The Secret to Project Approval: It’s What They Get that Matters, Not What it Costs
Ever hear this one? “Every time I propose a major IT project, the senior management takes it apart. And even when they do greenlight the project, inevitably I am told to make it cheaper.”
Well, you know what happens next. The well-meaning IT leader cuts a few corners and reduces certain elements of functionality to hit the price management demands. The IT leader implements the semi-gutted project. Then, when the users and management experience the new system, the complaining begins. “What happened to function X? Why aren’t there more custom reports? Why is everything so slow?”
While it may be factually correct to say that the situation is management’s fault for slashing the project’s budget, as far as management is concerned, it’s the well-meaning IT leader that is to blame.
And guess what, they are right.
I know, I should take the side of the poor IT leader who found himself tossed around like a rag-doll during budget negotiations. I should chastise the C-suite for failing to understand the simple fact that when you cut the budget of a project there will inevitably be a price to pay. But it’s not management’s job to worry about this. It’s the IT leader’s job to establish and maintain a clear link between project cost and project outcomes in the most unmistakable terms.
Unfortunately, most IT leaders forget this is what management needs. They assume senior managers are thoughtful and rational about IT budgets and their related scope, and therefore understand the obvious connection between budgets and functionality. Well … in a way they do … but only when they are reminded of it.

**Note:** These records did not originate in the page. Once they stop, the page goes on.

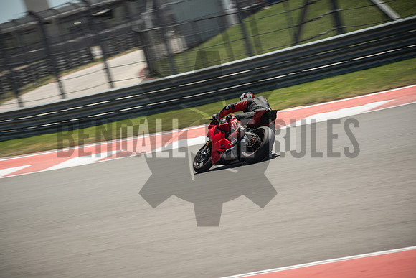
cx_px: 208
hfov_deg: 10.3
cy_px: 139
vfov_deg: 6.9
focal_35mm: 199
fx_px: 2300
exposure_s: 1/200
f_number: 6.4
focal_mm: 132.9
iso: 125
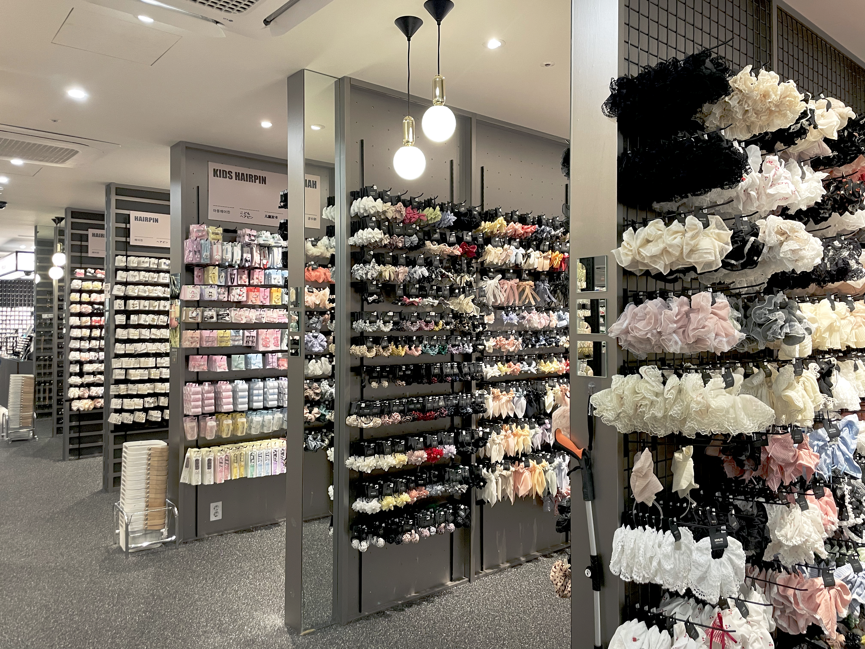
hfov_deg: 67.3
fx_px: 650
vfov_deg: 53.1
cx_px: 432
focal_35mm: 26
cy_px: 324
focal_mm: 4.2
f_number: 1.6
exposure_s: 1/60
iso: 200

Elicit a Different Response from Management
In most cases senior managers react reflexively to any IT budget request with the rather stale line: “Can’t you do it for less?” As if us IT guys had forgotten the 27,000 floggings we received in the past for proposing expensive projects. They simply can’t help themselves. It’s a developed senior management response.
Given that this is the core of the problem, what’s an IT leader to do?
Unfortunately, many IT leaders hear management’s cries of “Make it cheaper!” and they assume management only cares about the project’s cost. So they respond by trying to shave cost in any way they can in order to “save” the project. Inevitably, this results in some form of performance, quality or feature reduction. And voilah … we have the classic IT/business disconnect.
Stopping the Cycle
You’re going to stop that cycle today by making one mental shift. You see, senior management care much more less about the absolute cost of a project than what you might think. Sure, they’d always rather spend less on a project than more. And yes, sometimes they really can’t afford the ambitious projects you propose. But when it comes down to it management cares more about what they get from the projects than how much it costs. (It’s that ROI thing we always talk about.) And it’s your job, when you’re proposing a project, to sell what a project will deliver well before you present how much the project will cost. Essentially, it’s about fixating on what the project will deliver. The business outcomes. The impact arising from the project.
When you lead with this information, and engage the senior management on the target outcomes and impact, the budget discussion that follows becomes very different.
Seek Leverage, not a “Sure Thing”
Clearly no pitch is a sure thing. You may successfully guide management through the project’s benefits and still they might not like it. Fair enough. But when they do, you will have already established such a firm link between project cost and project outcome that you will have the leverage you need to fight back. Instead of agreeing to a lowered budget and then scrambling to try to do the same project for half the cost, you will be able to tell management “Sure we can reduce the project’s cost, but if we do, we will have to vary the outcomes in these concrete ways.”
At that point you will produce an analysis providing the itemized cost of your project. On each line you will have one of the lovely features you just sold management on linked clearly with how much that feature will cost the business. You will then tell management you are happy to discuss which of the features they are interested in cutting to reach the project cost they desire.
One of two things will happen here. Either management will see this list and find it impossible to cut any of the features (in which case you will be able to implement your full project at the budget it demands). Or, management will go through the list and select the features they can live without to reduce the project’s cost. Either way, it’s a win for the business and IT.
If the second scenario occurs, consider getting an actual signature on the spot, just for effect and for the record. Trust me on this one. It can be very powerful to produce a signed scope reduction memo at just the right point in the future. Like when you have implement the reduced scope of the project and management asks “Where did X feature go?”
Not only have you broken the capricious cost-reduction cycle, you have set up a new type of relationship with senior management regarding budget approvals.
Best of luck. And as always, let me know how it works out for you.